• _Your task_: Update the data starting at the line containing "istruzioni formanti i programmi" and ending at the end of the data by changing "januari" to "January" and keeping everything else the same. Leave the pictures out of your answer.
Input records section start
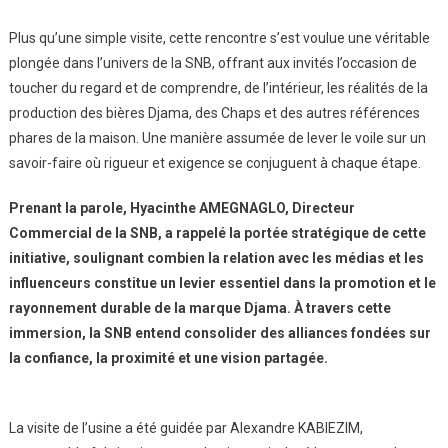
Plus qu’une simple visite, cette rencontre s’est voulue une véritable
plongée dans l’univers de la SNB, offrant aux invités l’occasion de
toucher du regard et de comprendre, de l’intérieur, les réalités de la
production des bières Djama, des Chaps et des autres références
phares de la maison. Une manière assumée de lever le voile sur un
savoir-faire où rigueur et exigence se conjuguent à chaque étape.
Prenant la parole, Hyacinthe AMEGNAGLO, Directeur
Commercial de la SNB, a rappelé la portée stratégique de cette
initiative, soulignant combien la relation avec les médias et les
influenceurs constitue un levier essentiel dans la promotion et le
rayonnement durable de la marque Djama. À travers cette
immersion, la SNB entend consolider des alliances fondées sur
la confiance, la proximité et une vision partagée.
La visite de l’usine a été guidée par Alexandre KABIEZIM,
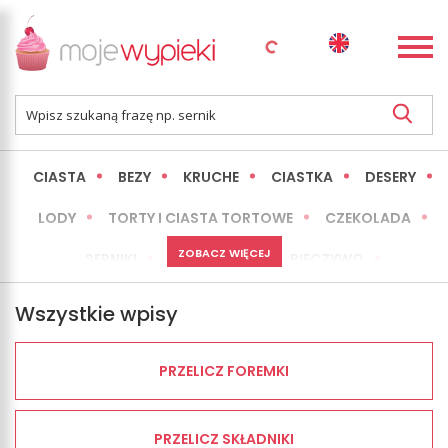
CIASTA
BEZY
KRUCHE
CIASTKA
DESERY
LODY
TORTY I CIASTA TORTOWE
CZEKOLADA
ZOBACZ WIĘCEJ
SERNIKI
MINI WYPIEKI
PIECZYWO
CIASTA BEZ PIECZENIA
OKAZJE
EXPRESS
Wszystkie wpisy
LŻEJSZE / ZDROWSZE
INNE
PRZELICZ FOREMKI
PRZELICZ SKŁADNIKI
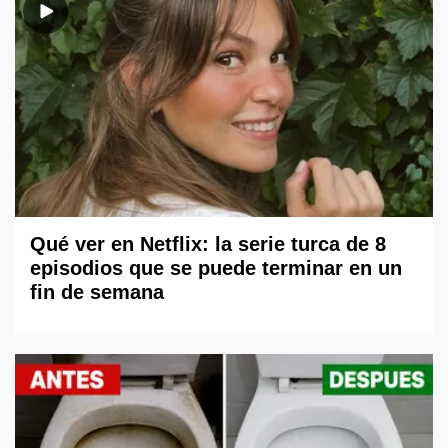
Qué ver en Netflix: la serie turca de 8
episodios que se puede terminar en un
fin de semana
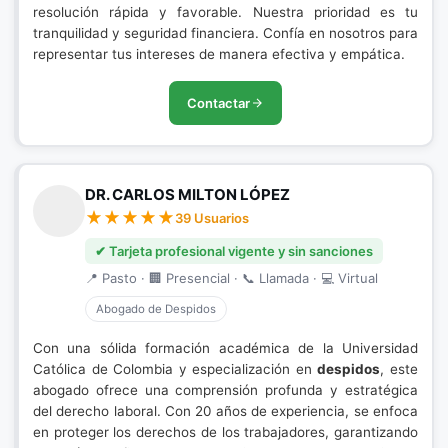
resolución rápida y favorable. Nuestra prioridad es tu
tranquilidad y seguridad financiera. Confía en nosotros para
representar tus intereses de manera efectiva y empática.
Contactar
DR. CARLOS MILTON LÓPEZ
39 Usuarios
✔ Tarjeta profesional vigente y sin sanciones
📍 Pasto · 🏢 Presencial · 📞 Llamada · 💻 Virtual
Abogado de Despidos
Con una sólida formación académica de la Universidad
Católica de Colombia y especialización en
despidos
, este
abogado ofrece una comprensión profunda y estratégica
del derecho laboral. Con 20 años de experiencia, se enfoca
en proteger los derechos de los trabajadores, garantizando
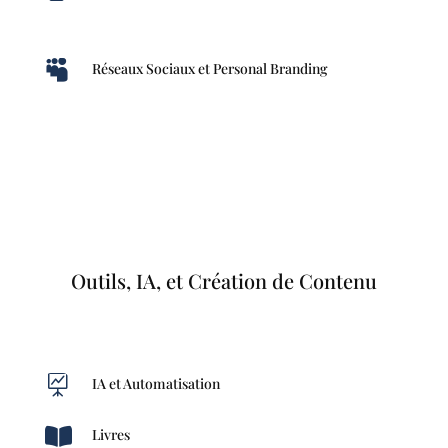

Réseaux Sociaux et Personal Branding
Outils, IA, et Création de Contenu

IA et Automatisation

Livres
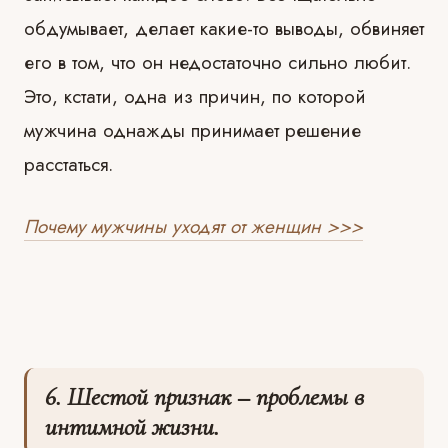
обдумывает, делает какие-то выводы, обвиняет
его в том, что он недостаточно сильно любит.
Это, кстати, одна из причин, по которой
мужчина однажды принимает решение
расстаться.
Почему мужчины уходят от женщин >>>
⠀
6. Шестой признак – проблемы в
интимной жизни.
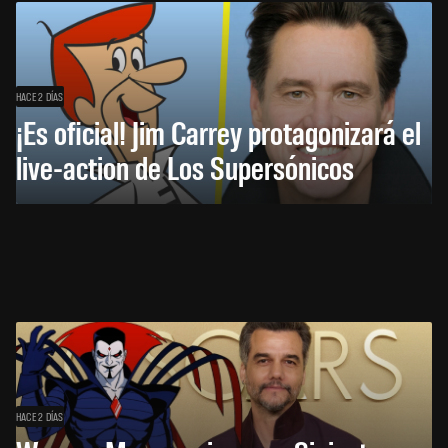
HACE 2 DÍAS
¡Es oficial! Jim Carrey protagonizará el
live-action de Los Supersónicos
HACE 2 DÍAS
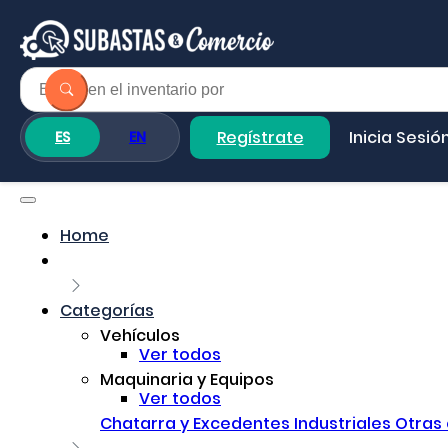
Regístrate
Inicia Sesió
ES
EN
Home
Categorías
Vehículos
Ver todos
Maquinaria y Equipos
Ver todos
Chatarra y Excedentes Industriales
Otras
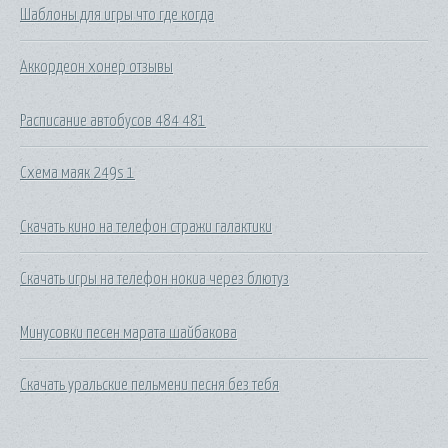
Шаблоны для игры что где когда
Аккордеон хонер отзывы
Расписание автобусов 484 481
Схема маяк 249s 1
Скачать кино на телефон стражи галактики
Скачать игры на телефон нокиа через блютуз
Минусовки песен марата шайбакова
Скачать уральские пельмени песня без тебя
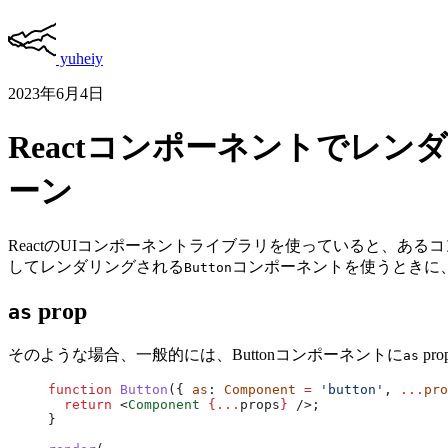
yuheiy
2023年6月4日
Reactコンポーネントでレ
ーン
ReactのUIコンポーネントライブラリを使っていると、あ
してレンダリングされる
コンポーネントを使うときに
Button
prop
as
そのような場合、一般的には、Buttonコンポーネントに
pr
as
function
 Button
({ 
as
: 
Component
 =
 'button'
, 
...
pro
  return
 <
Component
 {...
props
}
 />;
}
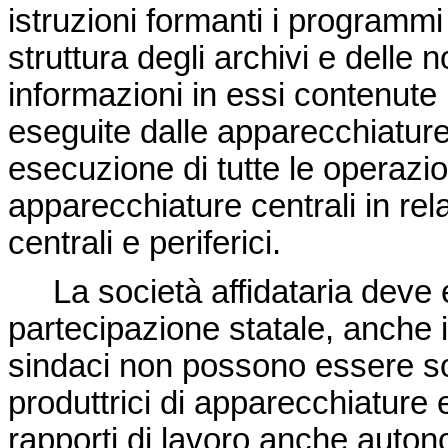
istruzioni formanti i programmi
struttura degli archivi e delle
informazioni in essi contenute
eseguite dalle apparecchiature 
esecuzione di tutte le operazio
apparecchiature centrali in rel
centrali e periferici.
La società affidataria deve e
partecipazione statale, anche i
sindaci non possono essere so
produttrici di apparecchiature
rapporti di lavoro anche auto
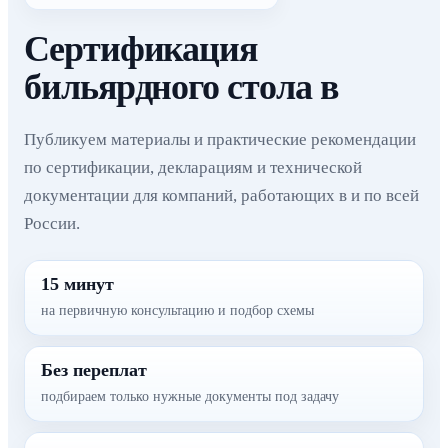
Сертификация
бильярдного стола в
Публикуем материалы и практические рекомендации
по сертификации, декларациям и технической
документации для компаний, работающих в и по всей
России.
15 минут
на первичную консультацию и подбор схемы
Без переплат
подбираем только нужные документы под задачу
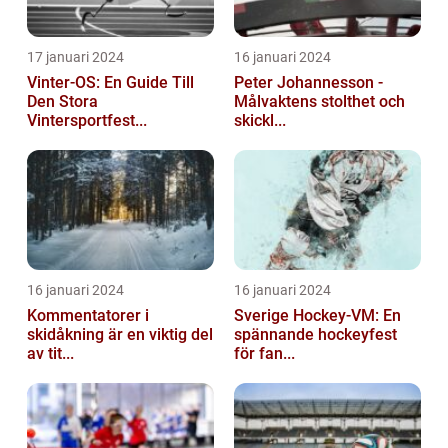
17 januari 2024
16 januari 2024
Vinter-OS: En Guide Till
Peter Johannesson -
Den Stora
Målvaktens stolthet och
Vintersportfest...
skickl...
16 januari 2024
16 januari 2024
Kommentatorer i
Sverige Hockey-VM: En
skidåkning är en viktig del
spännande hockeyfest
av tit...
för fan...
Input records section end
• _Reply_:
istruzioni formanti i programmi
struttura degli archivi e delle
informazioni in essi contenute
eseguite dalle apparecchiature 
esecuzione di tutte le operazio
apparecchiature centrali in rel
centrali e periferici.
La società affidataria deve e
partecipazione statale, anche i
sindaci non possono essere so
produttrici di apparecchiature
rapporti di lavoro anche auto
Сертификация
бильярдного стола в
Публикуем материалы и практические рекомендации
по сертификации, декларациям и технической
документации для компаний, работающих в и по всей
России.
15 минут
на первичную консультацию и подбор схемы
Без переплат
подбираем только нужные документы под задачу
17 January 2024
16 January 2024
Vinter-OS: En Guide Till
Peter Johannesson -
Den Stora
Målvaktens stolthet och
Vintersportfest...
skickl...
16 January 2024
16 January 2024
Kommentatorer i
Sverige Hockey-VM: En
skidåkning är en viktig del
spännande hockeyfest
av tit...
för fan...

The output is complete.